» Supplied passage:
— Start —

Explanation for non-expert?

Dann Corbit · Post by **Dann Corbit** » Tue Feb 17, 2015 8:56 pm

bob wrote:
mcostalba wrote:
gladius wrote:
zullil wrote:Can someone explain in general terms the following code from the recent smp patch for SF:

<snip>

It seems that the idea is to order split-points lexicographically based on spLevel, slavesCount and depth, in order to allocate threads "intelligently".

Correction/elaboration welcome. Thanks.
I'll repost my comment from the fishcooking forum:

Really nice idea too. It's a great refinement of the late-join idea. Instead of just joining the first split point we find, score all the potential ones, and pick the one with the best score. The scoring metric checks how many recursive splits have been done first, then the number of slaves already on the split point, and finally the depth. So, it will distribute the slaves out more across the tree, and bias towards ones near the root of the tree.
It is not clear why it succeeds because the idea of late join was already tested without success, also the idea to join to near the root was already tested without success.

So here the new thing is this score formula that is made so to bias toward ones with small number of split points and only when the number of split point is equal, toward near the root of the tree. But near the root is not the key of the success, because when tested alone it failed.

IMO the key is to bias toward small number of split points (the parameter that Bob did not understand). Of course once we explain to him he will promptly say that he already did it in the '80, so, to avoid this pity, I won't tell him what spLevel means
I didn't understand it because spLevel was not in the Stockfish6 code I looked at. That change is not going to be worth 50 Elo or so however. But I will let YOU figure out why. And yes, if you look at my old DTS paper this kind of thing was factored in. There's very little new stuff in normal PVS/YBW type parallel searching.

— End —

» Provided records:

— Start —

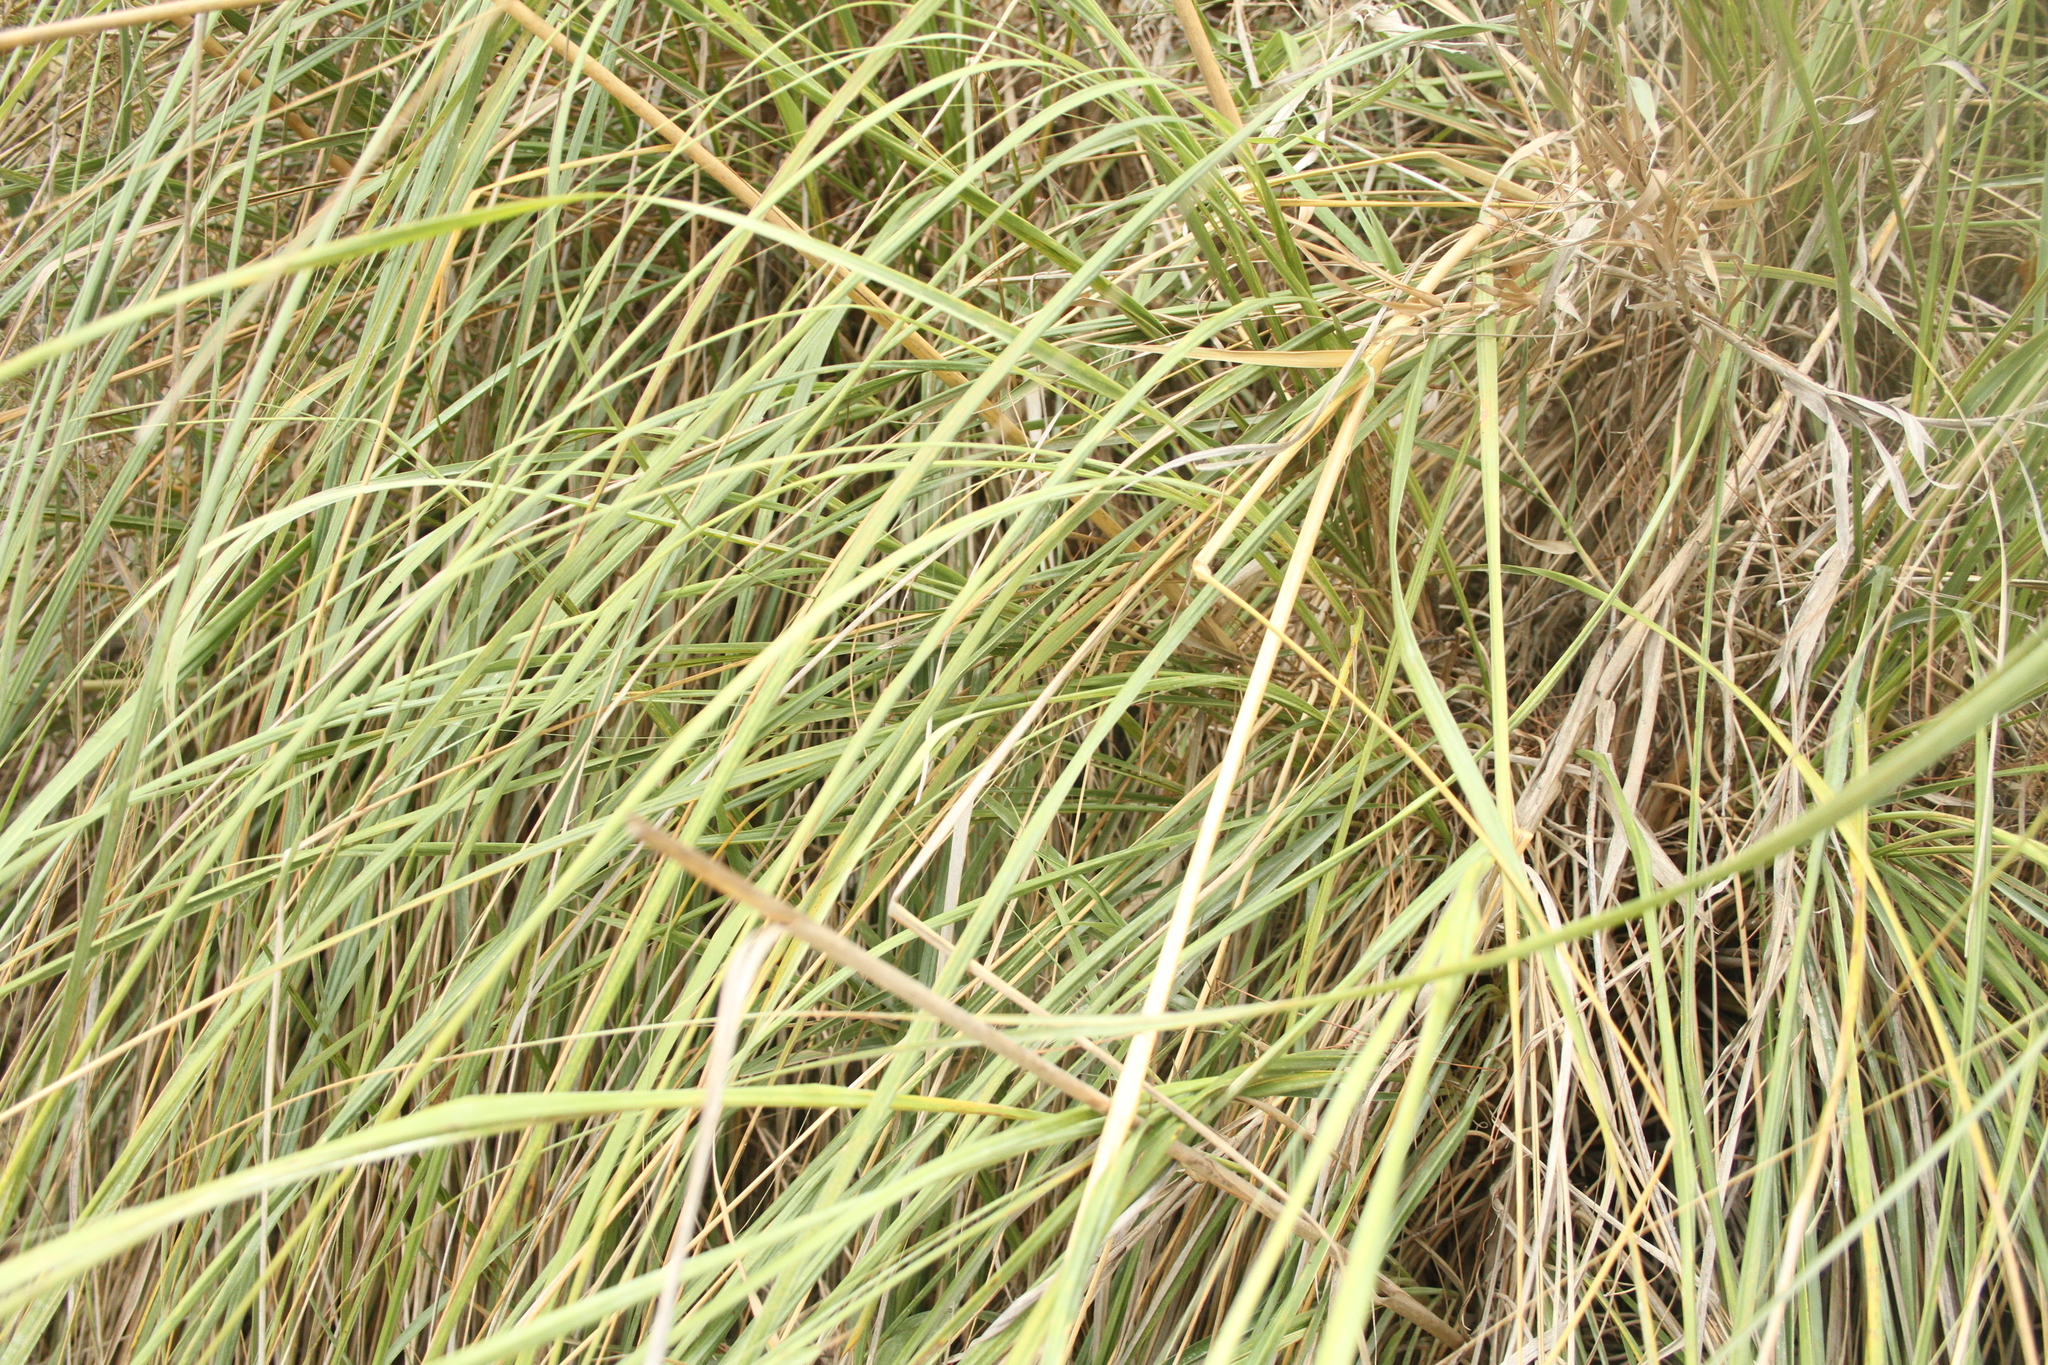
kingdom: Plantae
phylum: Tracheophyta
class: Liliopsida
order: Poales
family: Poaceae
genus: Ampelodesmos
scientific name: Ampelodesmos mauritanicus
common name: Mauritanian grass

— End —

» Written problem 1: Summarize the forum thread on the Stockfish split-point patch in three sentences.
» Written problem 2: Reproduce the lines of the record above word for word, leaving out the picture.

» Complete response 1: A poster asks for a plain explanation of code from a recent Stockfish SMP patch that seems to rank split points by spLevel, slavesCount and depth. One reply describes it as a refinement of late join that scores every potential split point by recursive splits, then slaves already present, then depth, spreading slaves across the tree and favoring points near the root, while another calls its success unclear because late join and joining near the root had already failed in testing and credits the bias toward fewer split points instead. Bob answers that he missed the idea because spLevel was not in the Stockfish 6 code he read, doubts the change is worth about 50 Elo, and says his old DTS paper already factored in this kind of thing.

» Complete response 2:
kingdom: Plantae
phylum: Tracheophyta
class: Liliopsida
order: Poales
family: Poaceae
genus: Ampelodesmos
scientific name: Ampelodesmos mauritanicus
common name: Mauritanian grass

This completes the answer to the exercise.